Data records:
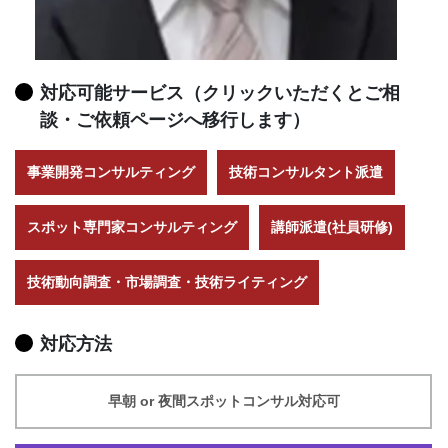
対応可能サービス（クリックいただくとご相
談・ご依頼ページへ移行します）
事業開発コンサルティング
技術コンサルタント派遣
スポット専門家コンサルティング
講師派遣(社員研修)
技術動向調査・市場調査・技術ライティング
対応方法
早朝 or 夜間スポットコンサル対応可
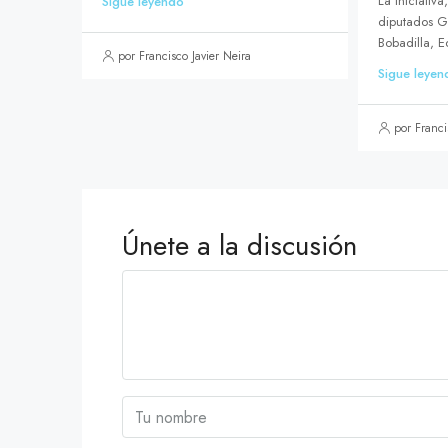
La iniciativa
Sigue leyendo
diputados G
Bobadilla, E
por Francisco Javier Neira
Sigue leyen
por Franci
Únete a la discusión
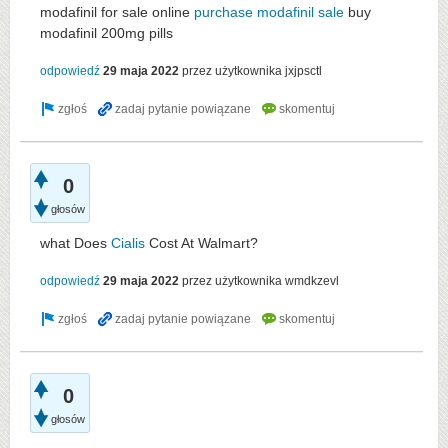
modafinil for sale online
purchase modafinil sale
buy
modafinil 200mg pills
odpowiedź
29 maja 2022
przez użytkownika
jxjpsctl
0
głosów
what Does
Cialis
Cost At Walmart?
odpowiedź
29 maja 2022
przez użytkownika
wmdkzevl
0
głosów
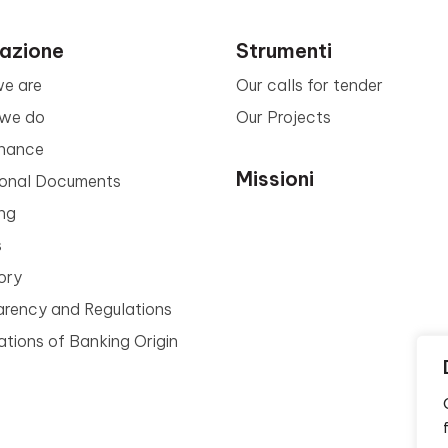
azione
Strumenti
e are
Our calls for tender
we do
Our Projects
nance
Missioni
tional Documents
ng
s
ory
arency and Regulations
tions of Banking Origin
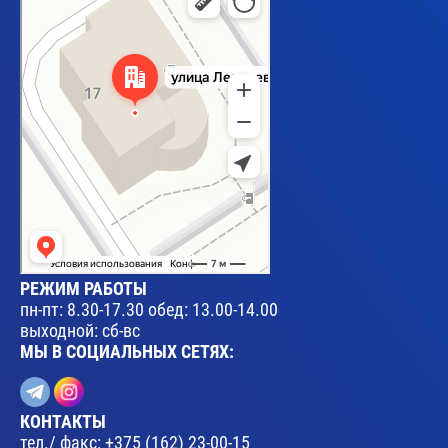
РЕЖИМ РАБОТЫ
пн-пт: 8.30-17.30 обед: 13.00-14.00
выходной: сб-вс
МЫ В СОЦИАЛЬНЫХ СЕТЯХ:
КОНТАКТЫ
тел./ факс:
+375 (162) 23-00-15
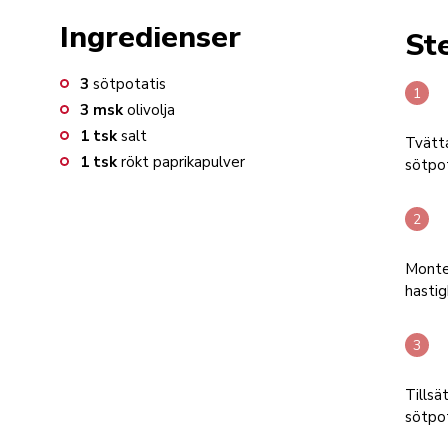
Ingredienser
St
3
sötpotatis
3
msk
olivolja
1
tsk
salt
Tvätta
1
tsk
rökt paprikapulver
sötpot
Monter
hasti
Tillsä
sötpot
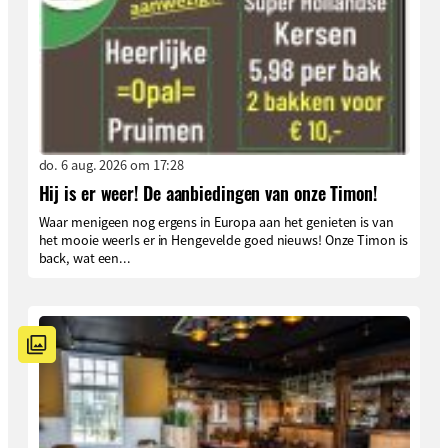
do. 6 aug. 2026 om 17:28
Hij is er weer! De aanbiedingen van onze Timon!
Waar menigeen nog ergens in Europa aan het genieten is van
het mooie weerIs er in Hengevelde goed nieuws! Onze Timon is
back, wat een...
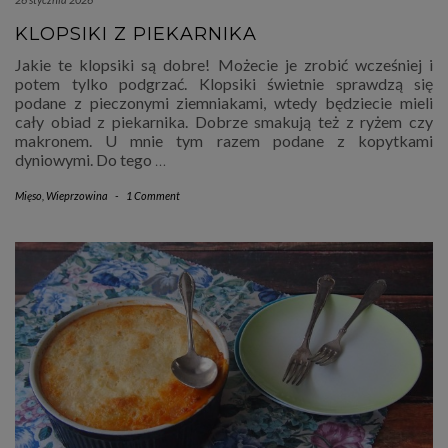
KLOPSIKI Z PIEKARNIKA
Jakie te klopsiki są dobre! Możecie je zrobić wcześniej i
potem tylko podgrzać. Klopsiki świetnie sprawdzą się
podane z pieczonymi ziemniakami, wtedy będziecie mieli
cały obiad z piekarnika. Dobrze smakują też z ryżem czy
makronem. U mnie tym razem podane z kopytkami
dyniowymi. Do tego
…
Mięso
,
Wieprzowina
-
1 Comment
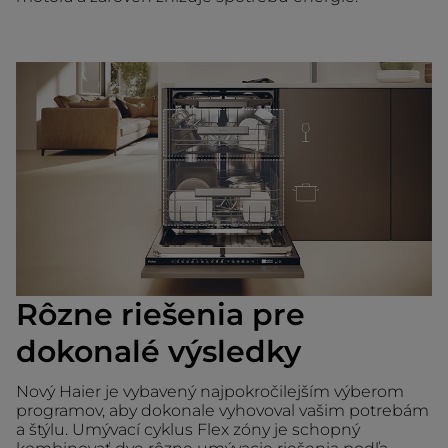
Rôzne riešenia pre
dokonalé výsledky
Nový Haier je vybavený najpokročilejším výberom
programov, aby dokonale vyhovoval vašim potrebám
a štýlu. Umývací cyklus Flex zóny je schopný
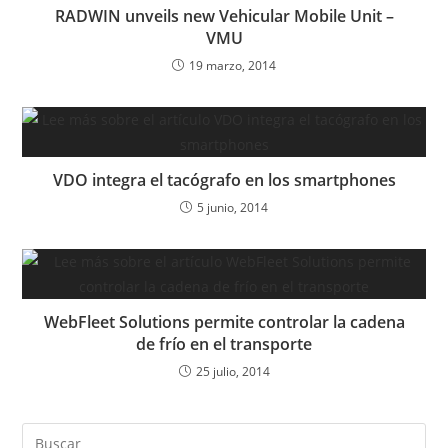
RADWIN unveils new Vehicular Mobile Unit –
VMU
19 marzo, 2014
VDO integra el tacógrafo en los smartphones
5 junio, 2014
WebFleet Solutions permite controlar la cadena
de frío en el transporte
25 julio, 2014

Assignment: After reading the records above, give the number of lines that include "Timon", and add nothing else.

Expected answer: 2